Ich heiße Jessica. Ich bin ein Künstler, Musiker und Kinderbuchautor, der zurzeit auf einer Farm in Polen lebt. Da ich während der Sommerzeit ziemlich auf der Farm bleibe (und weil ich nicht zäh genug bin, um die Minusgrade der polnischen Winterzeit zu bewältigen), habe ich es genossen, die Gelegenheit zu nutzen, diesen Winter durch „Workaway“ ein wenig mehr von Europa zu erkunden „.

Landsberg war meine letzte, längste und unvergesslichste Station des Winters. Ich bin seit etwas über zwei Monaten hier und in dieser Zeit habe ich so viele unglaubliche Menschen getroffen und Erinnerungen geschaffen, die ich für den Rest meines Lebens schätzen werde.

Ein Großteil meiner Zeit verbrachte ich im Büro mit dem „Wolf-Durmashkin-Kompositionspreis“ und der Internationalen Jüdisch-Deutschen Festwoche im Mai 2018. Dadurch bin ich auf erstaunliche Menschen und Geschichten gestoßen, die oft gleichermaßen vernichtend und inspirierend sind und meine Wahrnehmung der Welt verändert haben.

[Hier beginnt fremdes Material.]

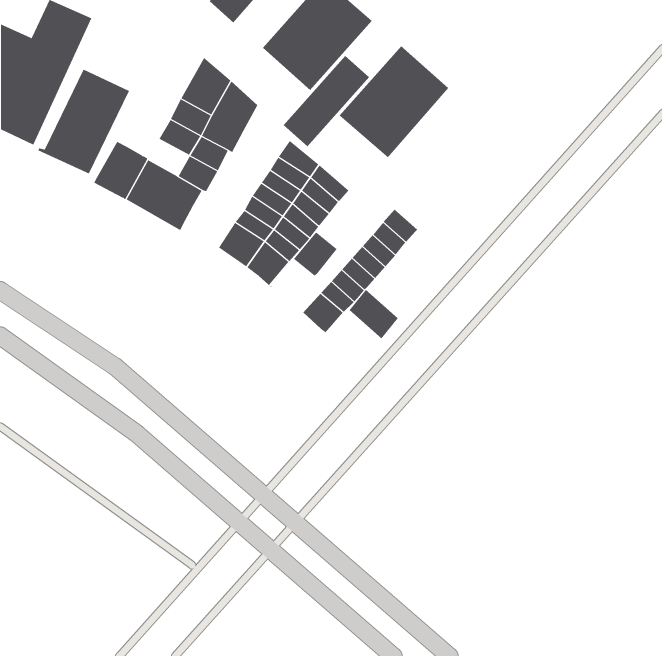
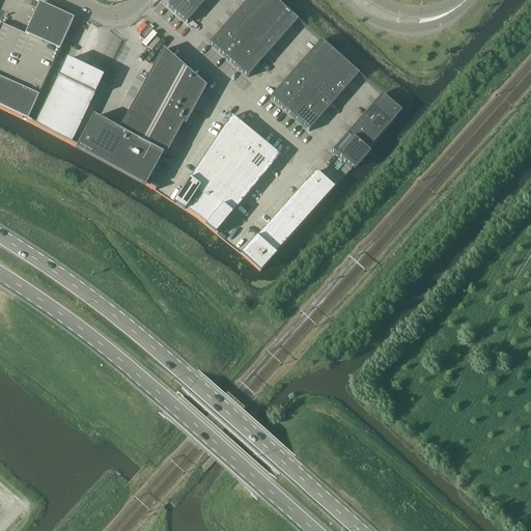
building: [283,55,370,147] -> [333,90,402,164]
building: none -> [119,111,152,141]
building: [293,231,338,276] -> none
building: [349,289,398,339] -> none

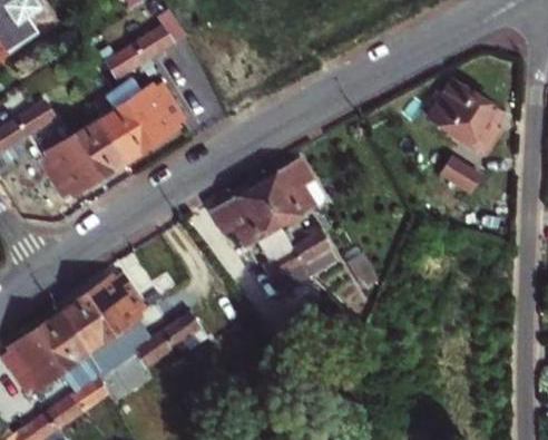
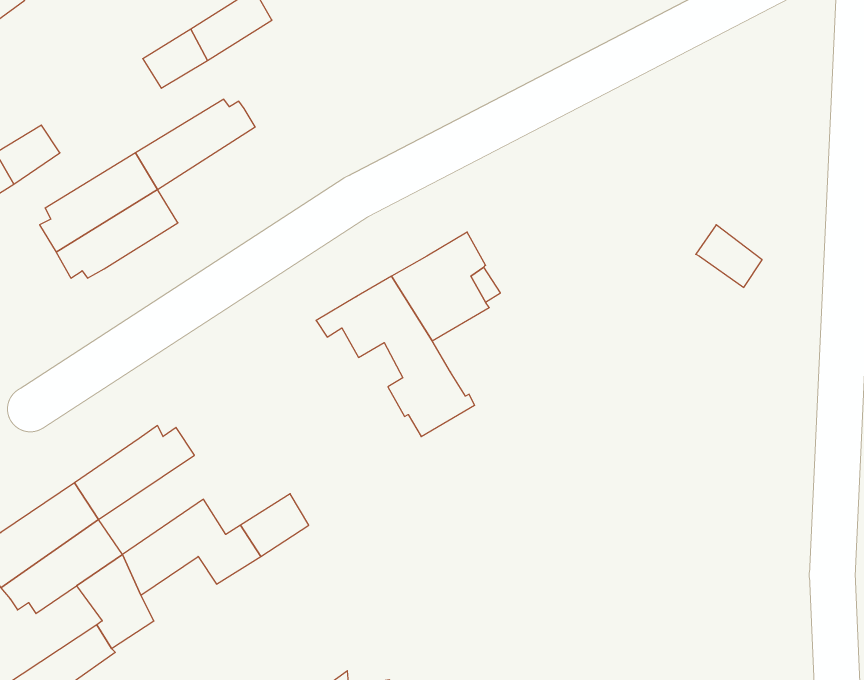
building: [431,84,501,155] -> none
building: [114,98,182,156] -> none
building: [291,229,334,273] -> none
building: [78,296,146,356] -> none

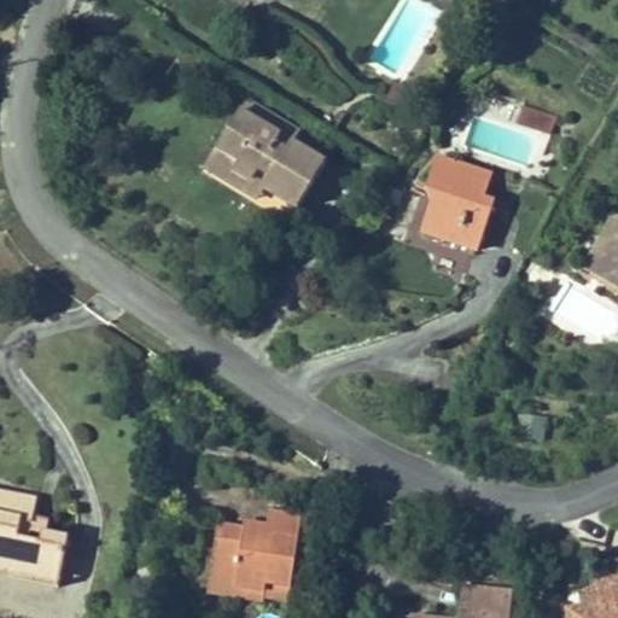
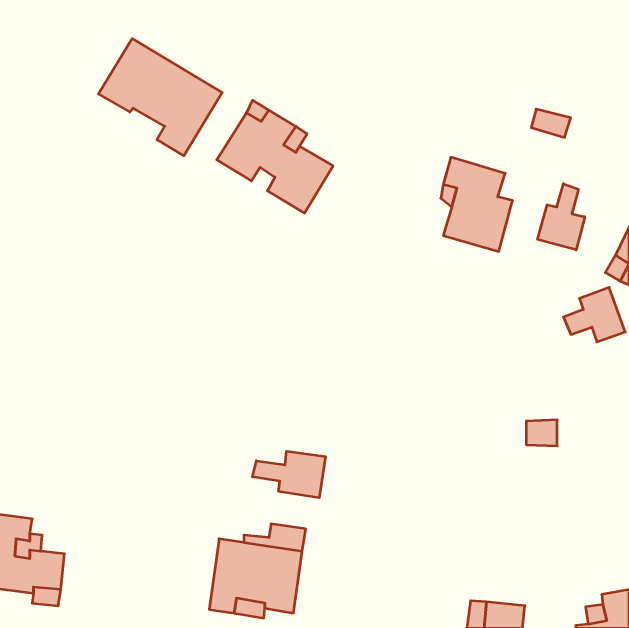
building: none -> [98,39,222,156]
building: [202,156,268,203] -> none
building: none -> [538,184,585,250]
building: none -> [253,451,325,498]

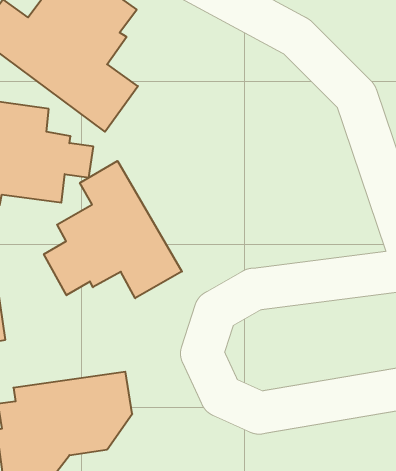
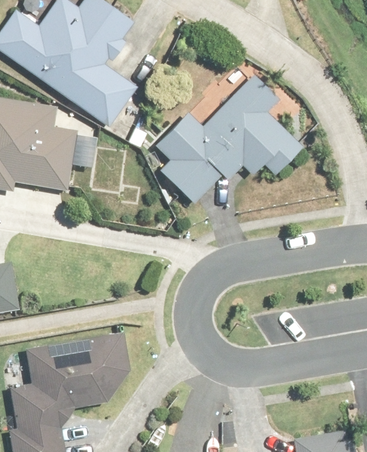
building: none -> [156,76,301,204]
building: [44,161,182,298] -> none

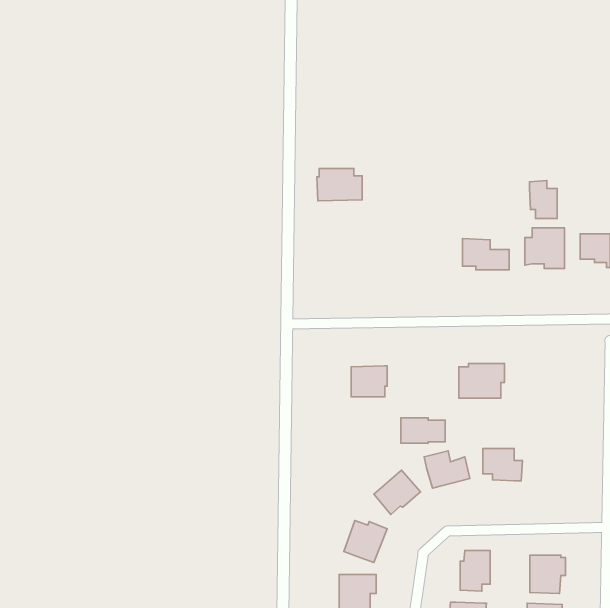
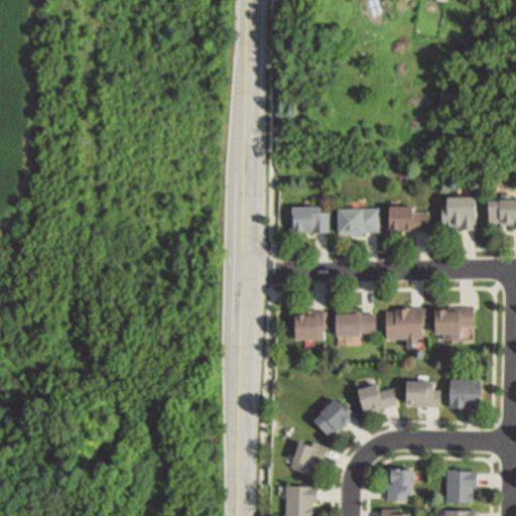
building: [317,169,362,201] -> [288,206,327,233]
building: [529,181,557,219] -> none
building: none -> [338,208,377,235]
building: none -> [435,307,472,338]
building: [401,418,445,443] -> [337,312,374,334]
building: none -> [448,379,481,408]

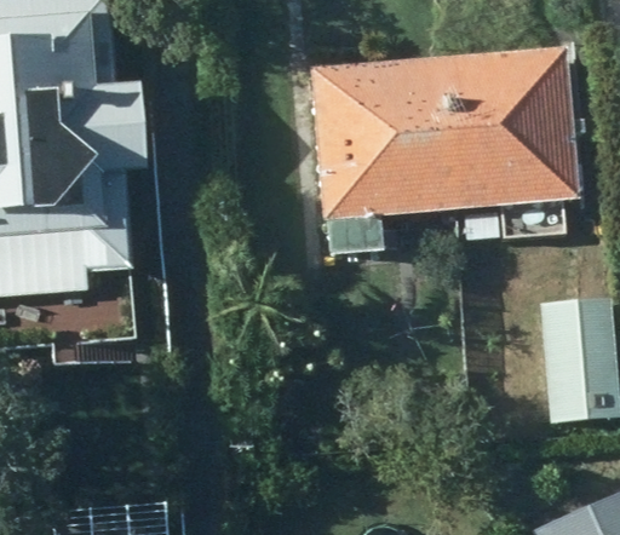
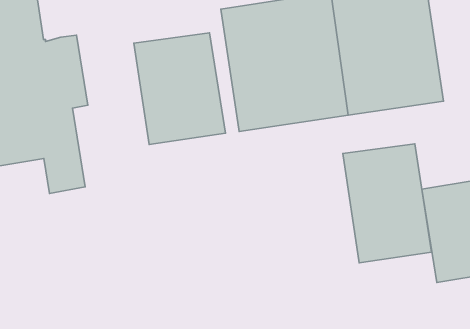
building: none -> [134,33,225,145]
building: none -> [343,144,432,263]

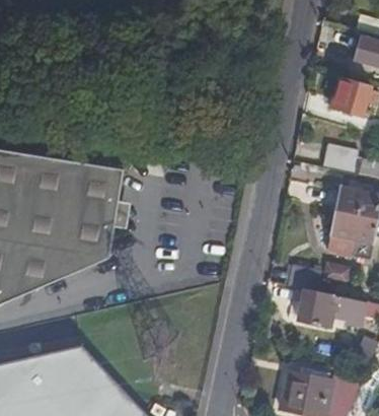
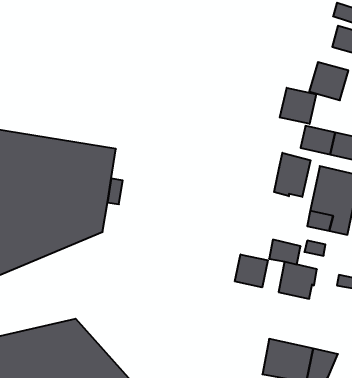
building: none -> [280,88,316,124]
building: none -> [274,153,311,197]
building: none -> [235,254,268,287]

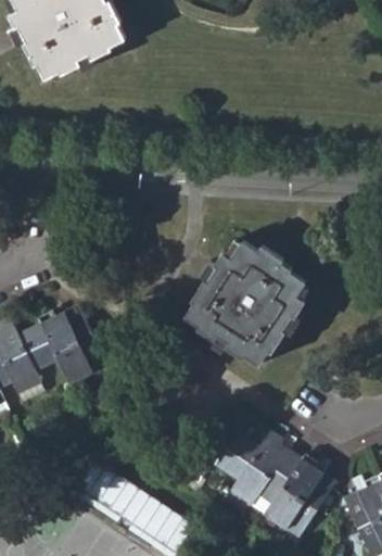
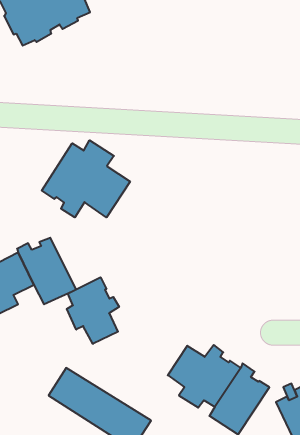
building: none -> [42,140,130,217]
building: [184,241,305,364] -> none
building: none -> [67,277,119,344]

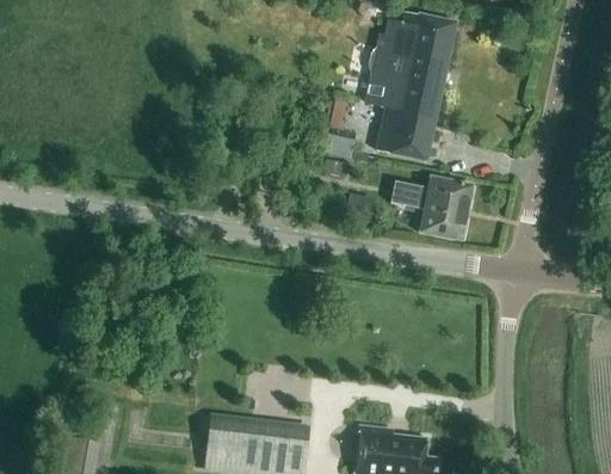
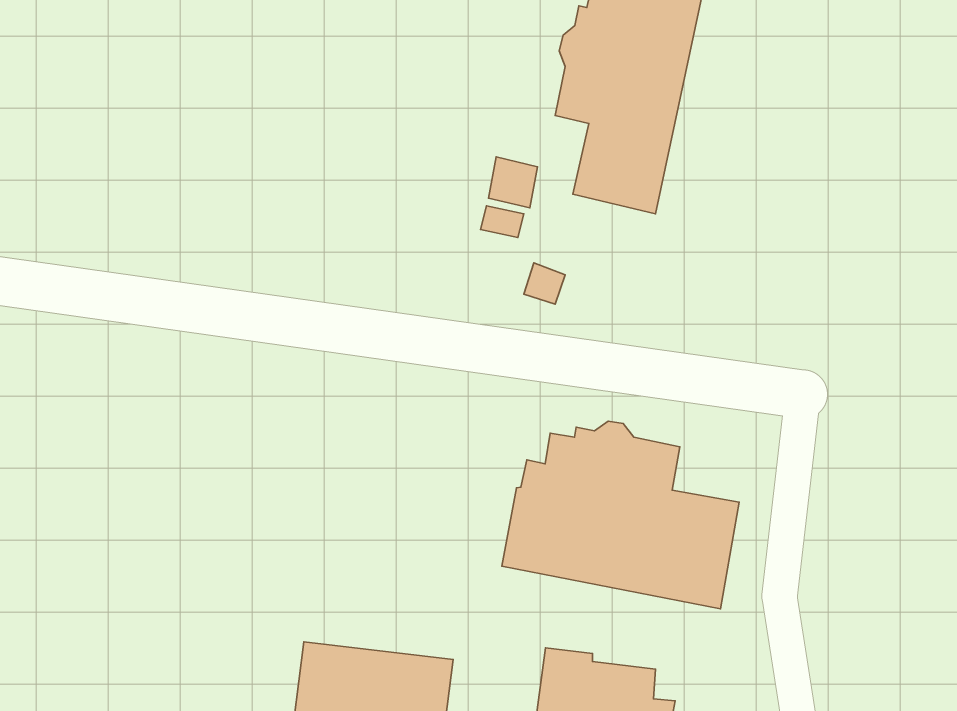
building: [390,177,471,240] -> none
building: none -> [502,421,739,609]

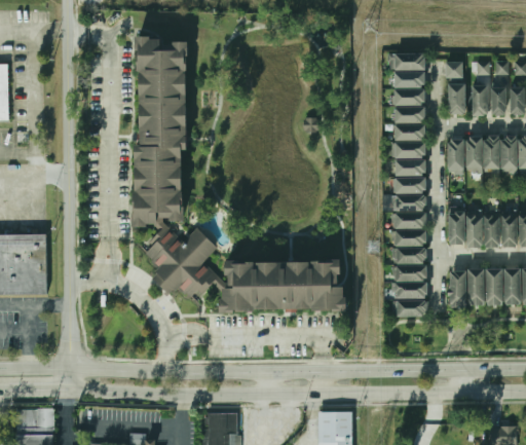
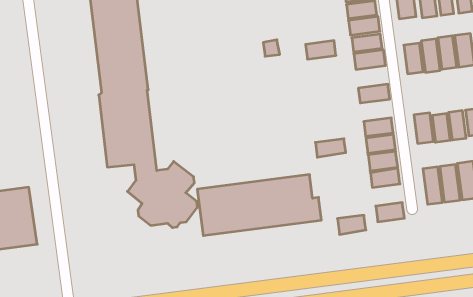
building: [396,161,425,177] -> [306,41,336,59]
building: [396,196,425,212] -> [315,139,346,157]
building: [398,284,425,300] -> [337,215,366,234]

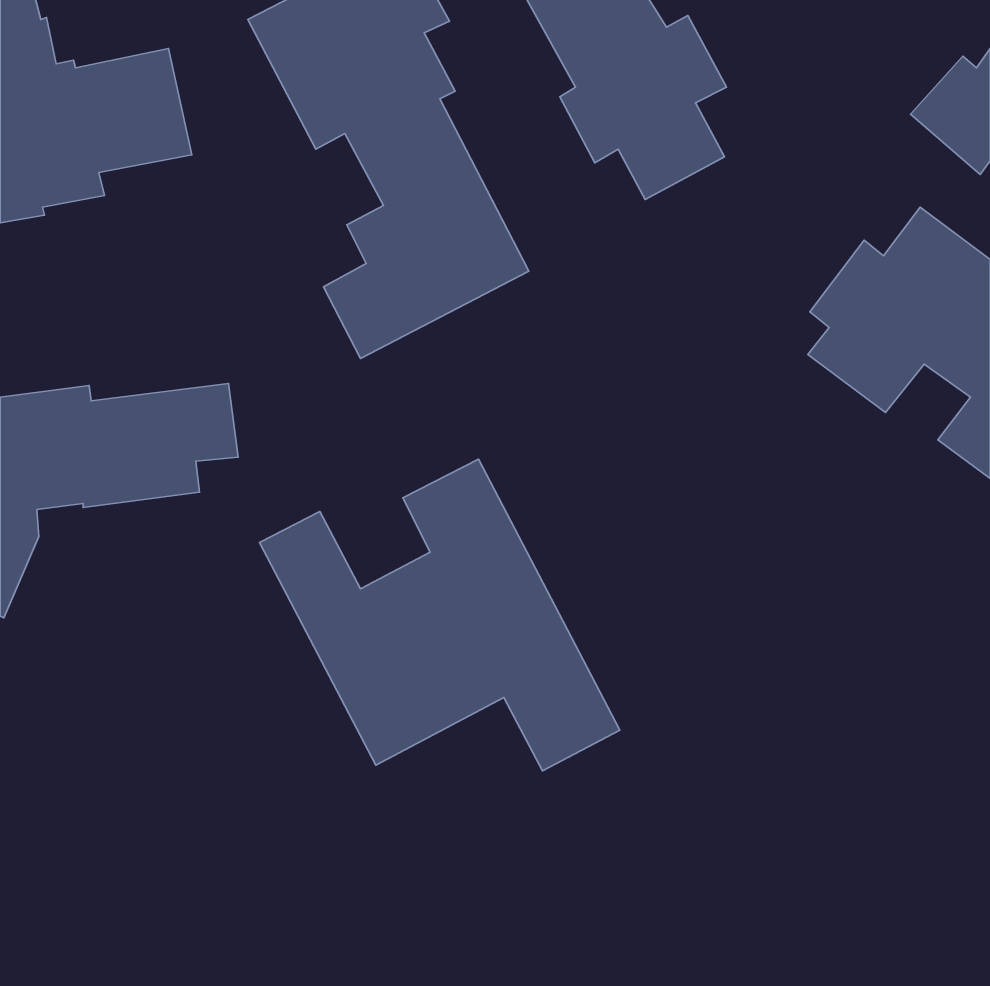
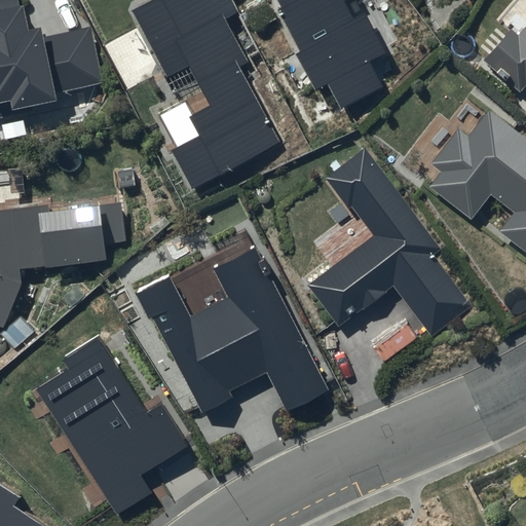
building: none -> [307,146,472,335]
building: none -> [36,330,185,515]

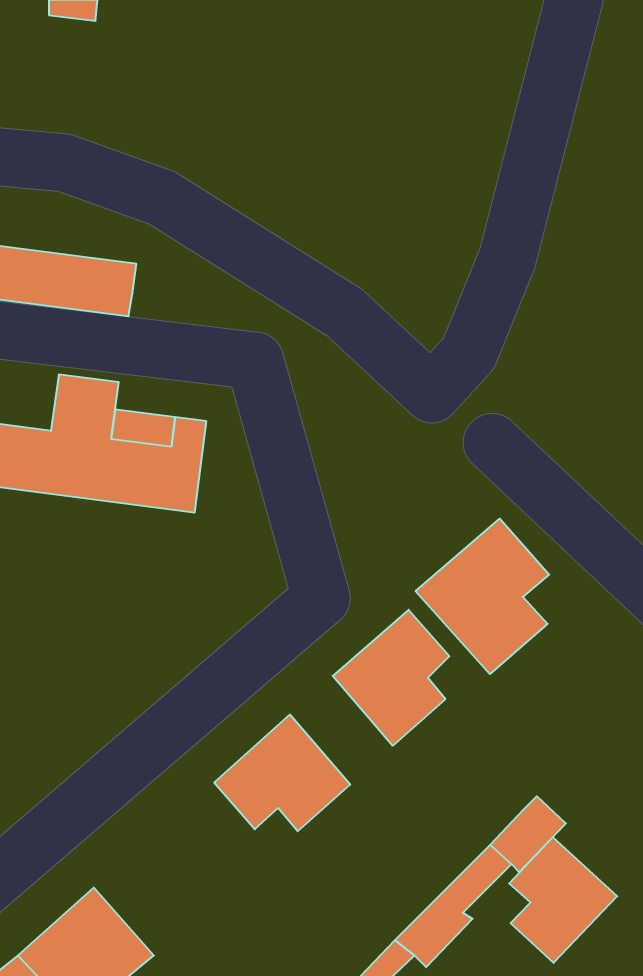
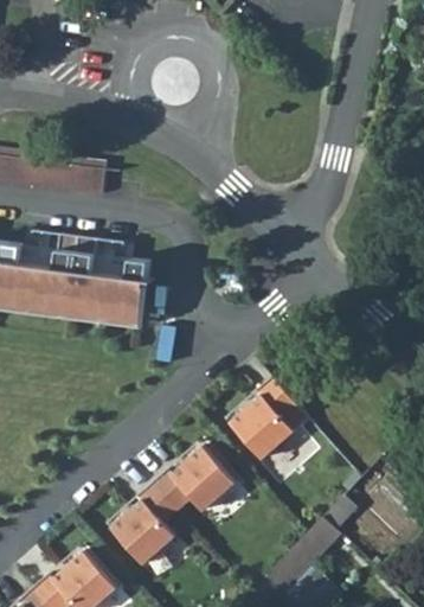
building: [416,519,549,674] -> none
building: none -> [108,485,179,568]
building: [509,837,617,963] -> none

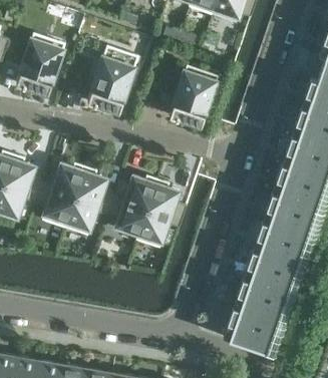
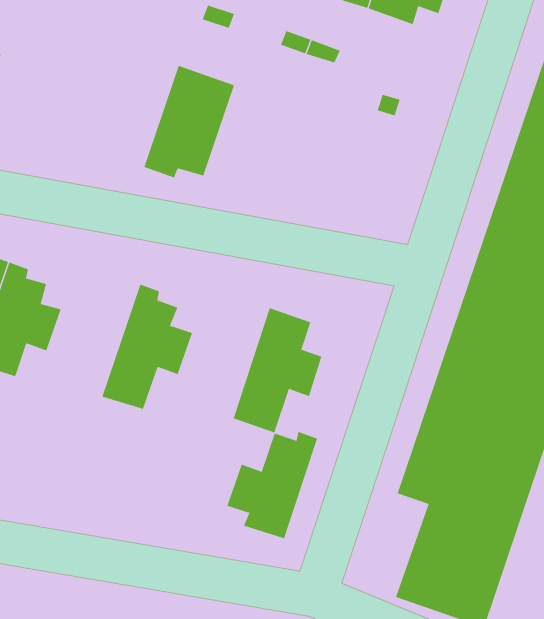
building: [16,33,64,89] -> none
building: [169,64,218,121] -> none
building: [34,162,85,228] -> none
building: [106,174,156,240] -> [227,431,318,550]

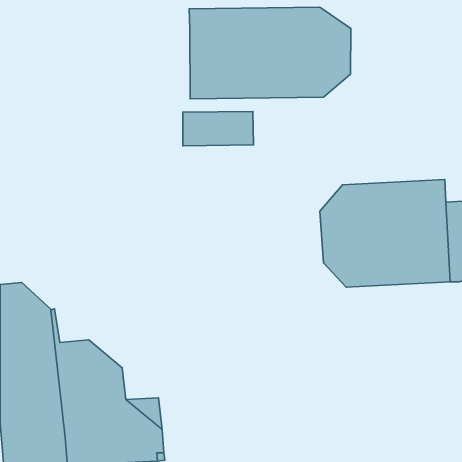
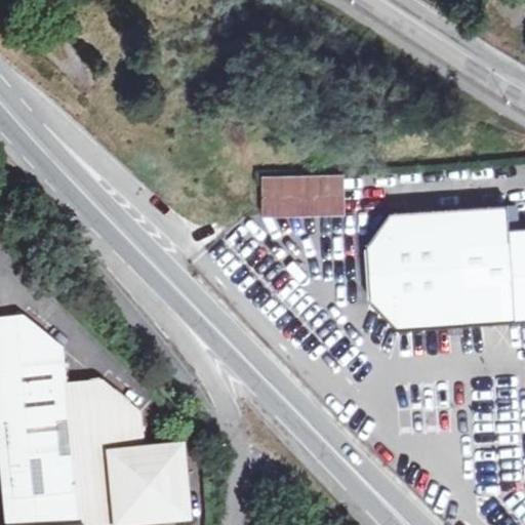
building: [189,7,351,99] -> none
building: [183,111,254,146] -> [262,177,342,216]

Wenn ich nicht gerade Wolfgang’s E-Mails Korrekturgelesen habe, um  die potentiell Deutsche Direktheit im Englischen etwas abzmildern, habe ich Mahlzeiten mit mehr Gemüse gekocht, als die anderen sonst essen wollten, habe Freestyle-Tanzpartys im Büro gemacht, Karaoke-Abende, chaotische arabische Kreistänze und Abendessen und Partys mit Leuten gneossen, die ich noch nie zuvor getroffen hatte, die mich wie einen alten Freund empfingen (und mich mit viel Kuchen fütterten!), „Wolfgang Tours“ in der Stadt, wo jedes kleine Detail seine eigene Geschichte hat und vor allem die Möglichkeit bot, viele wunderbare Menschen aus der ganzen Welt zu treffen (und dauerhafte Freundschaften zu schließen).

Für eine kleine deutsche Stadt hat Landsberg eine unglaublich reiche Geschichte und vielfältige Bevölkerung. Es ist mir jetzt fast peinlich, an das zu denken, was ich mir als „Arbeit mit Flüchtlingen“ vorgestellt habe, bevor ich hierher kam. Die jungen Leute, die ich in Landsberg getroffen habe, haben viele Vorurteile drastisch verändert, von denen ich nicht einmal wusste, dass ich sie hatte und die „Wohltätigkeitsarbeit“, die ich mir vorgestellt hatte, waren in Wirklichkeit unglaubliche Momente gemeinsamen Spaßes, Lachens und aufrichtiger Freundschaft, für die ich bin so dankbar.

Ein großes Dankeschön an alle, die dazu beigetragen haben, dass mein Aufenthalt hier so unvergesslich und angenehm ist. Ich hoffe, dass ich mich eines Tages wiedersehen werde.